The Ways Of The Australian Heart

AUSTRALIAN LOVE STORIES
Cate Kenndey, Editor
Inkerman and Blunt, RRP $28.99
October 2014

australian_love_stories

 

Happy Valentine’s Day MRB Readers.

(Or just Happy Saturday if the previous phrase has raised your hackles, please relax, and know that the following review will not bring in any additional mentions of the love heart and rose day but it is a review of short stories about love so best be prepared for at least some mentions of Eros.)

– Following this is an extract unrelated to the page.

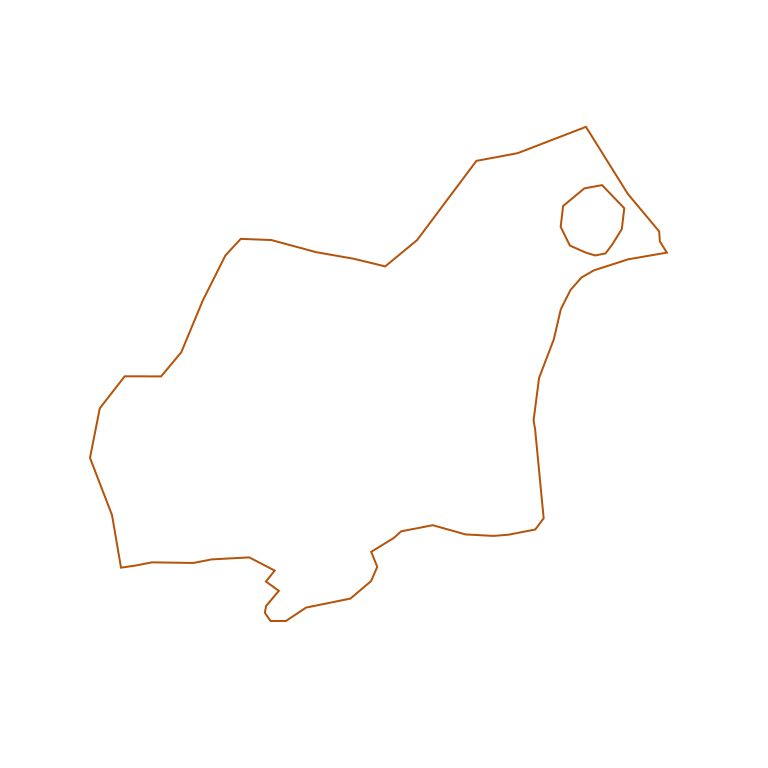 outline of Sinpho City, Hamgyŏng-namdo, North Korea, rotated 349°
{"feature_id": "82179303B3587564724867", "entity_name": "Sinpho City", "entity_type": "district", "adm_level": 2, "iso_a3": "PRK", "parent_name": "North Korea", "parent_adm1": "Hamgyŏng-namdo", "projection": "equal_earth", "projection_center": [128.266, 40.067], "detail": "fine", "context": "isolated", "style": "outline", "palette": "amber", "viewbox_px": 768, "rotation_deg": 349, "n_neighbors": 0, "source": "geoboundaries", "source_scale": "gbopen_adm2", "svg_char_len": 1015}
<svg xmlns="http://www.w3.org/2000/svg" viewBox="0 0 768 768"><g transform="rotate(349 384 384)"><path d="M90.8,514.1L105.3,514.8L122.2,514.8L162.8,523.3L181.5,523.3L218.7,528.5L241.1,546.3L230.4,555.4L241.3,567.0L225.9,579.4L223.4,585.9L227.4,595.0L242.5,597.9L264.8,588.6L310.1,588.2L333.7,575.0L342.5,562.2L339.4,546.3L364.2,537.0L372.7,531.9L404.9,531.9L435.3,547.2L462.4,554.0L477.6,555.7L504.7,555.7L515.1,546.3L523.7,457.2L523.9,448.2L537.4,407.6L559.2,372.6L571.9,344.2L585.0,327.3L598.2,317.1L611.6,312.5L647.4,308.2L686.7,309.0L682.0,296.6L683.2,286.7L659.6,243.9L631.3,170.1L595.2,176.5L559.2,182.9L517.3,182.6L480.6,215.8L444.0,249.0L407.6,268.8L378.0,255.2L342.4,241.6L300.9,221.2L271.1,214.2L252.9,227.5L222.1,267.4L191.1,314.1L166.7,334.0L130.9,327.0L100.4,353.6L81.3,400.4L92.0,460.8L90.8,514.1ZM626.3,298.1L615.8,298.1L606.8,293.3L592.9,283.6L587.4,263.5L593.8,243.4L618.0,230.2L636.0,230.4L653.4,257.3L647.0,277.3L634.7,290.6L626.3,298.1Z" fill="none" stroke="#b45309" stroke-width="2"/></g></svg>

Australian Love Stories, edited by Cate Kennedy, is a collection of stories about love, and the exploration of love’s many faces and perspectives. These stories touch on enduring love, lost love, unrequited love, vulnerable love, same-sex love, and love caught in the moment. The stories are well written and diverse – some are breezy, some are thoughtful, some paint a moody picture, and most are nuanced enough that for best effect they need to be read thoughtfully. They are filled with frank emotion and delicate imagery which echoes on after the book is closed, or in my case the tablet is put in sleep mode.

Although titled Australian Love Stories, many of the stories have only a light dusting of the details of Australian life – sometimes just fleeting references to Australian plants or birds. Instead, the stories serve to represent a few of the experiences of love that occur in a multi-cultural society like Australia. As often, when examining the Australian experience a multitude of locations emerge within these stories, both the physical locations of the bush and the urban, and the intangible locations of the heart, and of memory and dream, which make up Australia.

The biggest strength of Australian Love Stories is the selection (29 of a staggering 445 submissions) and the order of the stories, something which is necessary for any short story collection to go from good to great, but the latter especially is incredibly difficult to achieve if my reading experiences have been anything to go by. And this collection achieves the transition of good to great by grouping the stories under seven phrases and within these the stories flow effortlessly from one to the next, allowing this anthology to be dipped into for both short and long periods of reading. This structure also encourages my forgiveness when a particular story ends too soon and I am left wishing for just one more revelation of the character’s lives and fates.

This collection is a beautiful and emotional mix of tales of love which I would recommend for readers whose interest lies in the exploration of emotion and relationships.